* [Assigned task]: Starting at the first line of the data below, retype every line up to and including the one containing "Your last pick-up".

[[ Supplied material open ]]

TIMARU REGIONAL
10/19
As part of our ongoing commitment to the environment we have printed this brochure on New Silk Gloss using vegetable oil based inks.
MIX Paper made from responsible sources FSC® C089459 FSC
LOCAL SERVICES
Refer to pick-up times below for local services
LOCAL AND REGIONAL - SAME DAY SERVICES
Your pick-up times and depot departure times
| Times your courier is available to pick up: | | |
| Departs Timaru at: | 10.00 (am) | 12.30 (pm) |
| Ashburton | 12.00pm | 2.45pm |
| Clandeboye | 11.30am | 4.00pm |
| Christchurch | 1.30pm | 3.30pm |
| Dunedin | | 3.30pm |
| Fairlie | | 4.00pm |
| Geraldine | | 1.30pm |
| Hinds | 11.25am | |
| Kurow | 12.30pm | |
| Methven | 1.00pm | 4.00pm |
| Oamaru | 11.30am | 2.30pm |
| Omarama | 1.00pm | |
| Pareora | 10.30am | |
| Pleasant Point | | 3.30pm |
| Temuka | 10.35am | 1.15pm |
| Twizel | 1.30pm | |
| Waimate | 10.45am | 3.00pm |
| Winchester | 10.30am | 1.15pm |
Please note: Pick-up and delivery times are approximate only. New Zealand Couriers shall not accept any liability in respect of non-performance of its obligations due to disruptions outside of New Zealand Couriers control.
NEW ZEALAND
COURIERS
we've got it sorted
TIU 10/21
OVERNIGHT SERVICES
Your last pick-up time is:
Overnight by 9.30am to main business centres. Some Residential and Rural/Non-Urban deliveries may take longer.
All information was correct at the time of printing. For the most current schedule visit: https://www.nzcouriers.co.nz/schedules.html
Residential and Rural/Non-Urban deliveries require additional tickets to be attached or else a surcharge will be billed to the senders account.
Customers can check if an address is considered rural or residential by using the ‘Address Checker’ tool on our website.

[[ Supplied material closed ]]

* [Output for this exercise]:
TIMARU REGIONAL
10/19
As part of our ongoing commitment to the environment we have printed this brochure on New Silk Gloss using vegetable oil based inks.
MIX Paper made from responsible sources FSC® C089459 FSC
LOCAL SERVICES
Refer to pick-up times below for local services
LOCAL AND REGIONAL - SAME DAY SERVICES
Your pick-up times and depot departure times
| Times your courier is available to pick up: | | |
| Departs Timaru at: | 10.00 (am) | 12.30 (pm) |
| Ashburton | 12.00pm | 2.45pm |
| Clandeboye | 11.30am | 4.00pm |
| Christchurch | 1.30pm | 3.30pm |
| Dunedin | | 3.30pm |
| Fairlie | | 4.00pm |
| Geraldine | | 1.30pm |
| Hinds | 11.25am | |
| Kurow | 12.30pm | |
| Methven | 1.00pm | 4.00pm |
| Oamaru | 11.30am | 2.30pm |
| Omarama | 1.00pm | |
| Pareora | 10.30am | |
| Pleasant Point | | 3.30pm |
| Temuka | 10.35am | 1.15pm |
| Twizel | 1.30pm | |
| Waimate | 10.45am | 3.00pm |
| Winchester | 10.30am | 1.15pm |
Please note: Pick-up and delivery times are approximate only. New Zealand Couriers shall not accept any liability in respect of non-performance of its obligations due to disruptions outside of New Zealand Couriers control.
NEW ZEALAND
COURIERS
we've got it sorted
TIU 10/21
OVERNIGHT SERVICES
Your last pick-up time is:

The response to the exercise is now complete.